== PROVIDED RECORDS

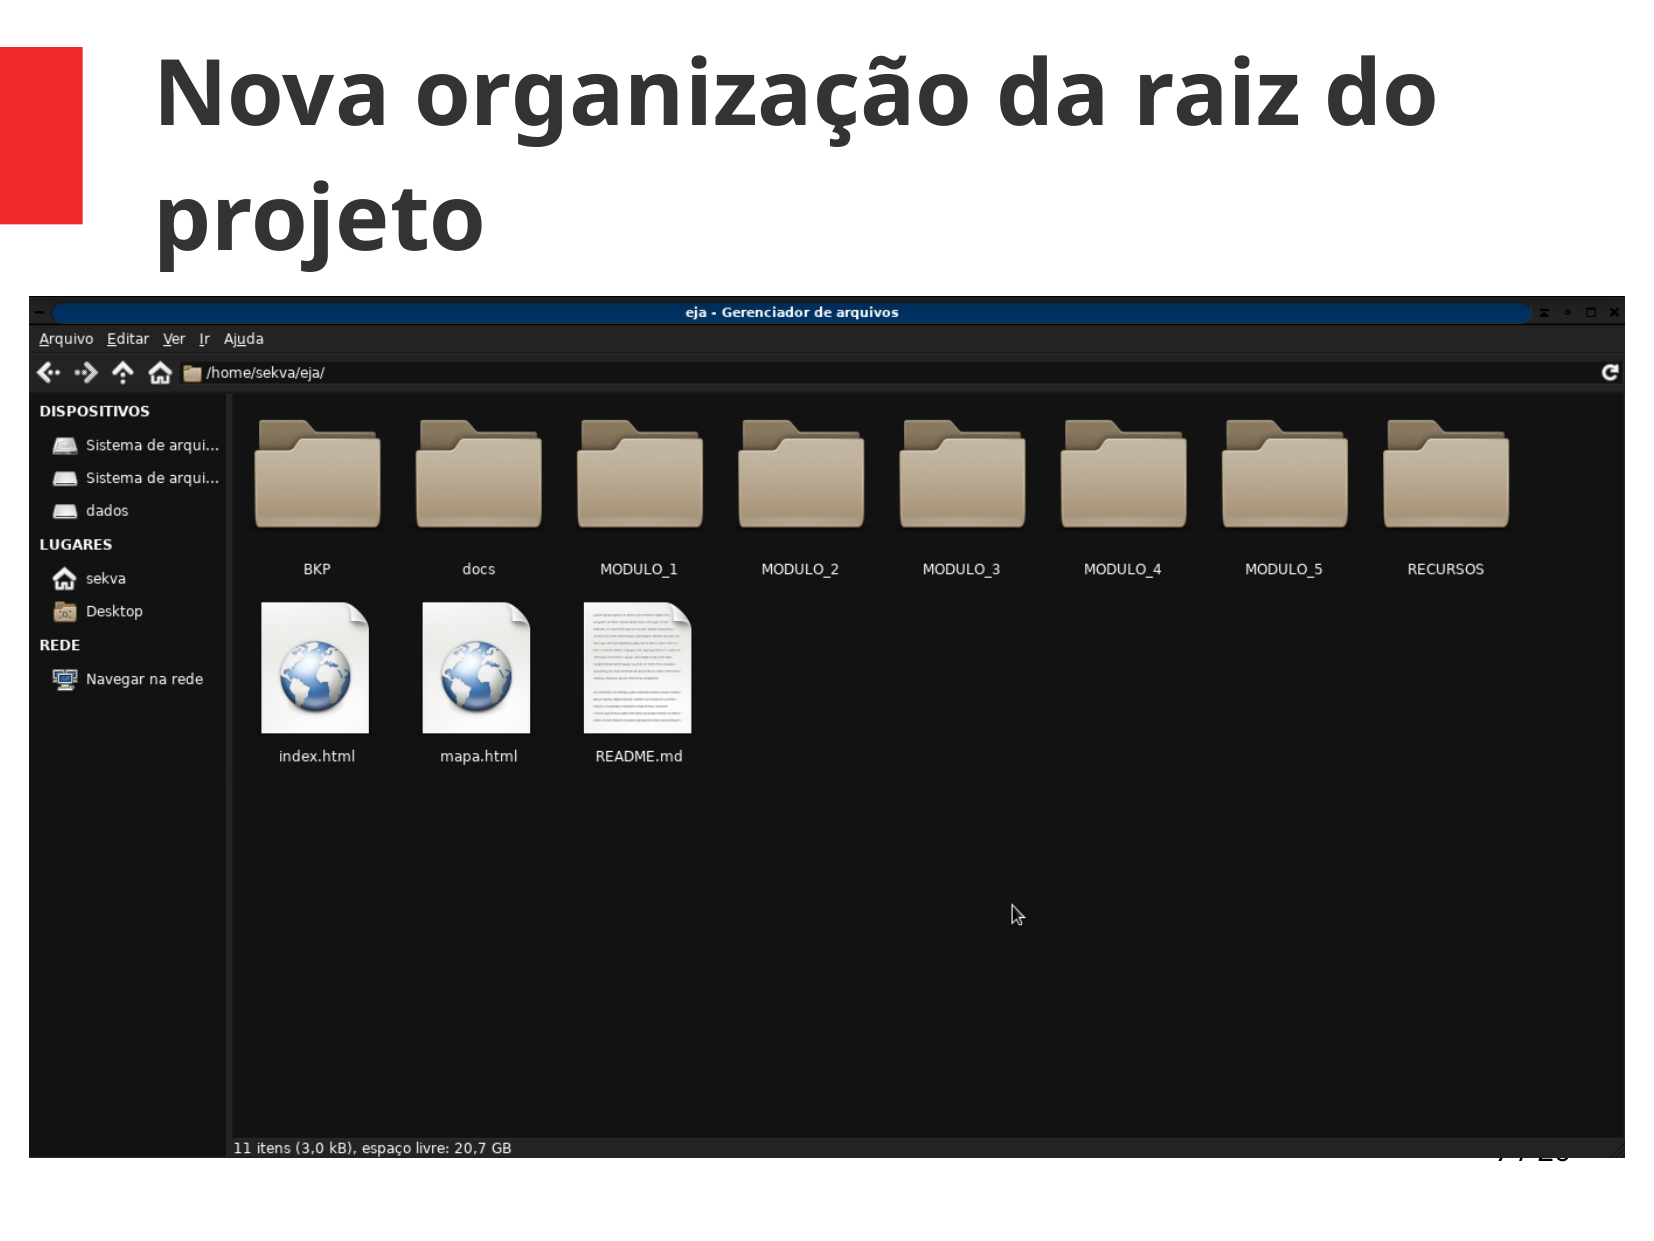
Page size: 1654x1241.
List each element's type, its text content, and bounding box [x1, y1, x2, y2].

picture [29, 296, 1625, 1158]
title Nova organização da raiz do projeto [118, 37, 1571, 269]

====
== PROVIDED RECORDS

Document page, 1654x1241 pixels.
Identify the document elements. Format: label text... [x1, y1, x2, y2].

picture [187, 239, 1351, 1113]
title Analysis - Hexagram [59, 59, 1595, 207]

====

### WORK TO DO
Repeat everything in the data from the line containing "Page size: 1654x1241." down to the line containing "title Nova organização", both included.

### OUTPUT FOR THIS EXERCISE
Page size: 1654x1241.
List each element's type, its text content, and bounding box [x1, y1, x2, y2].

picture [29, 296, 1625, 1158]
title Nova organização da raiz do projeto [118, 37, 1571, 269]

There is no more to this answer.